Now these blocks often include working forests, and lands important for recreation and other values compatible with wildlife habitat. So we’re not defining lands that are free from human use, but simply lands that aren’t developed.

In many places in Vermont we see isolated forest “islands” surrounded by development and agriculture. This forest fragmentation is a problem of both reducing the size of the forest patches as well as degrading the quality. We’re still losing wildlife habitat as development continues to isolate forest blocks and as development creeps into forest blocks, hiding under the canopy but still reducing habitat quality.

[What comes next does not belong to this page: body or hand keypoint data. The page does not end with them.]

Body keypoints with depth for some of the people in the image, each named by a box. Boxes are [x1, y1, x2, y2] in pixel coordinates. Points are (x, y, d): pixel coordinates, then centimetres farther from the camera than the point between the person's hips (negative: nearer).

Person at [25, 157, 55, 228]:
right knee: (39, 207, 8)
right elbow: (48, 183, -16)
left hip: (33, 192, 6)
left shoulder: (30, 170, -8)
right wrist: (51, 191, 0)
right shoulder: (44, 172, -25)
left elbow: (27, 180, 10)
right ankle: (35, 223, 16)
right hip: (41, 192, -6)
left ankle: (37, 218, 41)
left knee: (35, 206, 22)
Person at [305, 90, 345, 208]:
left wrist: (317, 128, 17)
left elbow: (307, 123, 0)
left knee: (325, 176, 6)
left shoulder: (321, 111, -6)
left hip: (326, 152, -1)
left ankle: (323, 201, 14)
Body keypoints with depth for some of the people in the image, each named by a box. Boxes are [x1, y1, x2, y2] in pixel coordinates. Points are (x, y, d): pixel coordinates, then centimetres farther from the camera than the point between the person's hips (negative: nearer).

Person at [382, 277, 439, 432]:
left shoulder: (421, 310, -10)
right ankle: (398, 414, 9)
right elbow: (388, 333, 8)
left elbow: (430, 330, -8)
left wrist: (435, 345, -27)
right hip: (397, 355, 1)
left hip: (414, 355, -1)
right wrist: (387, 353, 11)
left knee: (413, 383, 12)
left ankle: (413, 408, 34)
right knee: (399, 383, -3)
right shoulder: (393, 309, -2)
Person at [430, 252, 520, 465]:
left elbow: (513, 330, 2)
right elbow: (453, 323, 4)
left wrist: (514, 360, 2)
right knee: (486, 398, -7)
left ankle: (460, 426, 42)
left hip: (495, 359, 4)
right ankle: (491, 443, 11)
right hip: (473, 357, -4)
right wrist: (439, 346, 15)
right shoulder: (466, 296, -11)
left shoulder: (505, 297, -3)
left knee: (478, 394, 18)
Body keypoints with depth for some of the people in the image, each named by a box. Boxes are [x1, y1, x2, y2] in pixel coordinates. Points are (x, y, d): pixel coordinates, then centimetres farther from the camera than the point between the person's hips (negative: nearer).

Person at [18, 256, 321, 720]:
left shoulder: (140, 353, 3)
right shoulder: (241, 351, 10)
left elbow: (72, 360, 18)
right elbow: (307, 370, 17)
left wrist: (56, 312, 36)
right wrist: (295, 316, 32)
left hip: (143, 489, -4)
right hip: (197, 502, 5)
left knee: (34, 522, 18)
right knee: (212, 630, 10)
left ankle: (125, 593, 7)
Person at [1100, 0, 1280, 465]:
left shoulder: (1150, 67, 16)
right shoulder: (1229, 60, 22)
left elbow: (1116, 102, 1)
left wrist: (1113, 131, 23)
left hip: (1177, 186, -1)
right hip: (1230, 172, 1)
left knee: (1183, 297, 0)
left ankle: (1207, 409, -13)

Landscape context is important. There is no minimum or maximum number of acres to define contiguous habitat. Instead consider the size of the contiguous habitat block as well as all the associated species of plants and animals, within the context of the level of fragmentation in the region. Habitat configuration also has an impact. For example, an area of forest habitat that is highly irregular in shape, with a high degree of forest edge may be less functional for some species than forest habitat of the same acreage with a regular shape. So as these contiguous blocks become more isolated and have more edge, they become less diverse and functional.
We can see from our birdseye view that many of our forests or contiguous habitat blocks are often connected by narrow bands of greenspace. Sometimes these “connecting lands” follow river corridors, sometimes they are upland. Connecting lands (corridors) may include roads, lightly developed lands or even less suitable lands but still allow wildlife species to cross between big blocks of forests and wetlands. On this landscape scale, this connectivity function is incredibly important, effectively increasing the size of habitat blocks. Even though it might be clear that these connections aren’t as good quality habitat as the bigger blocks, they are incredibly important functionally.

At a landscape scale, we often look at the needs of far-ranging species such as black bear or moose as representatives for a variety of the smaller-ranging species that live within the bear’s home range. If we manage enough land in a way that allows for these far-ranging species to survive, we’ve also allowed for the host of smaller-ranging, often lesser-known, species within that block.

As we look at our birdseye view, we must keep in mind that it is the history of the land use that has helped form this mosaic. For example, some of today’s white pine stands were badly eroded sheep pasture in the 1800s and prior to that they were likely mixed hardwoods. This serves to remind us that the landscape is constantly changing, reacting to people’s decisions for hundreds of years now. Our mosaic is in large part a pattern of our own making and has shown many other patterns over the land’s long history. The land use decisions we make today, that improve or degrade wildlife habitat quality, will be clearly visible in the patterns of our landscape tomorrow.